Relative Position Of Arithmetic Mean, Median And Mode
The relationship between mean, median, and mode depends on the shape of the frequency distribution.
- Symmetrical Distribution: In a perfectly symmetrical distribution, the values of mean, median, and mode are equal. (Mean = Median = Mode).
- Asymmetrical (Skewed) Distribution:
- Positively Skewed Distribution: The distribution has a long tail to the right. The relationship is: Mean > Median > Mode.
- Negatively Skewed Distribution: The distribution has a long tail to the left. The relationship is: Mean < Median < Mode.
- Positively Skewed Distribution: The distribution has a long tail to the right. The relationship is: Mean > Median > Mode.

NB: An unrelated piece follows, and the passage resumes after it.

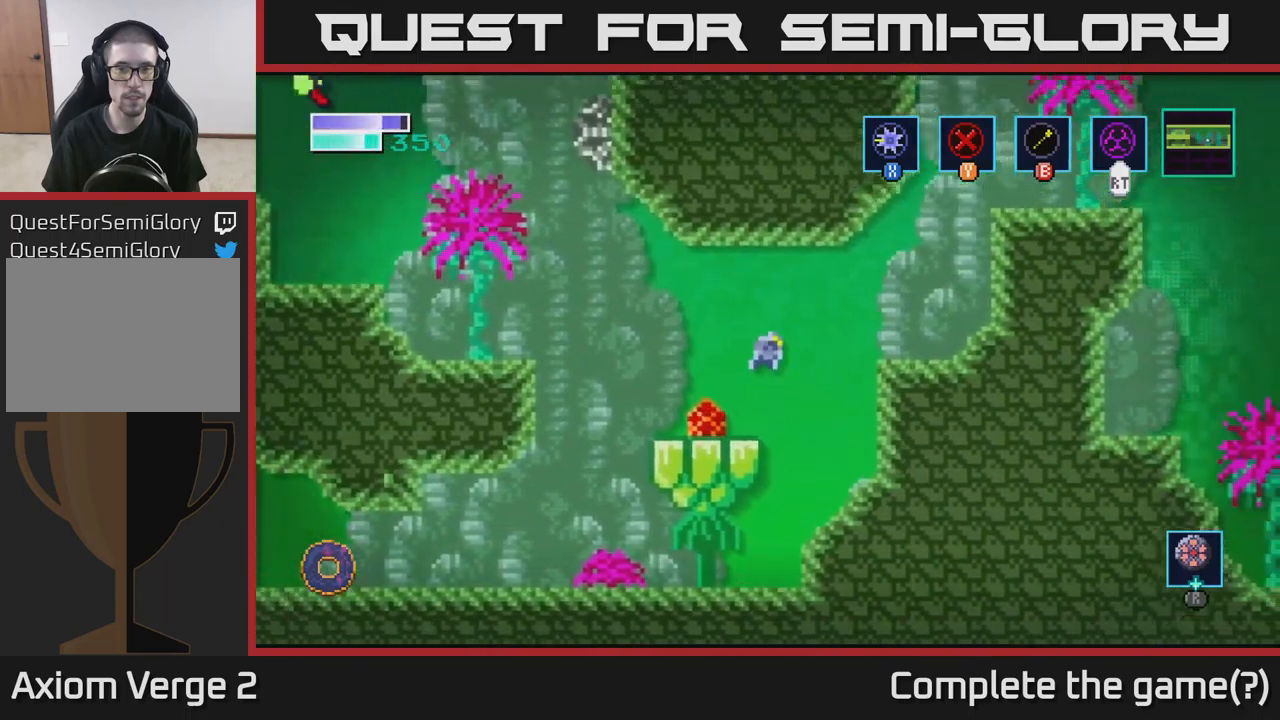
{"buttons": [], "left_stick": "right", "right_stick": "center", "events": [[167, "A", "up"]]}
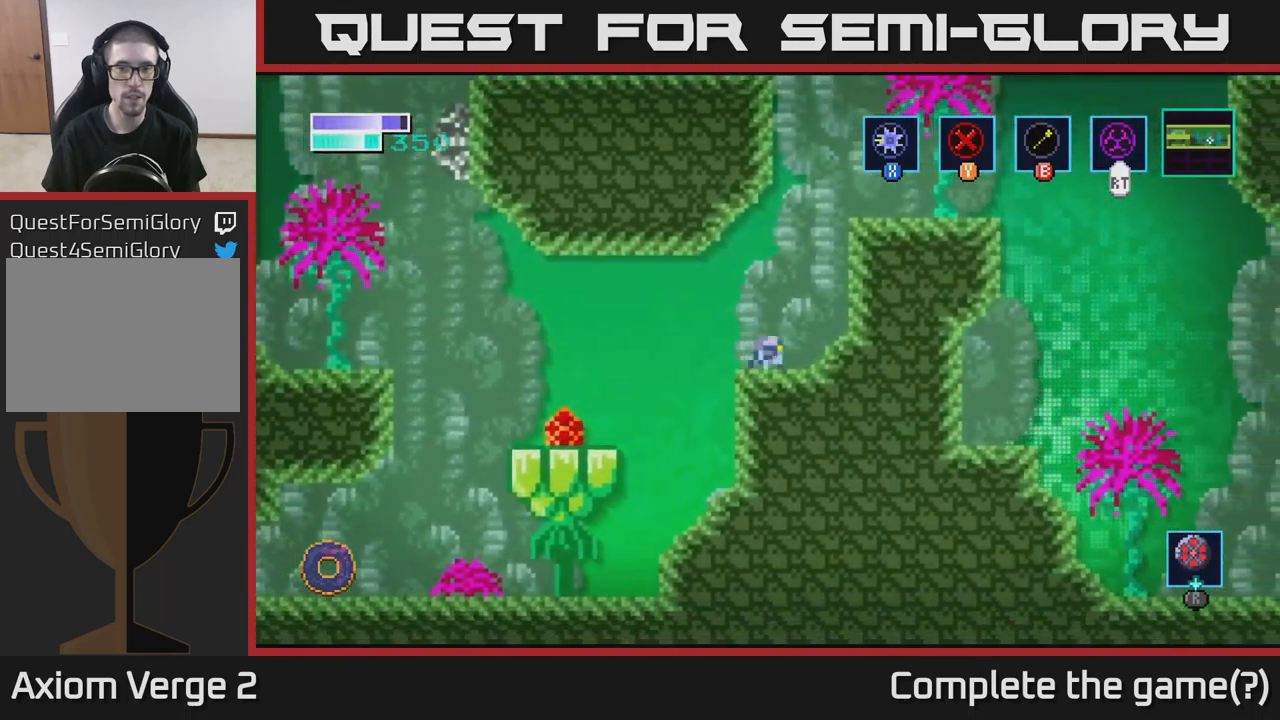
{"buttons": [], "left_stick": "right", "right_stick": "center", "events": [[50, "A", "down"], [150, "A", "up"], [150, "left_stick", "up-right"], [167, "B", "down"], [283, "B", "up"], [483, "left_stick", "right"]]}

For moderately asymmetrical distributions, there is an empirical relationship between the three measures, given by Karl Pearson:
$ \text{Mode} = 3 \times \text{Median} - 2 \times \text{Mean} $
Using the values from our examples: Mean=25.8, Median=25.33, Mode=23.75. $ 3(25.33) - 2(25.8) = 75.99 - 51.6 = 24.39 $. This is reasonably close to our calculated mode of 23.75.
Conclusion
Measures of central tendency are indispensable tools in statistics for summarising a dataset with a single value. Each measure—Arithmetic Mean, Median, and Mode—provides a different perspective on the "center" of the data.
- The Mean is a comprehensive measure as it uses every value in the dataset, but it is sensitive to outliers.
- The Median is a robust measure of position, ideal for skewed distributions or data with extreme values.
- The Mode identifies the most typical or frequent value in a dataset and is the only measure that can be used for categorical data.
The choice of which measure to use depends on the nature of the data and the objective of the analysis. A thorough understanding of these measures allows a researcher to accurately describe and compare datasets, forming the foundation for more advanced statistical inference.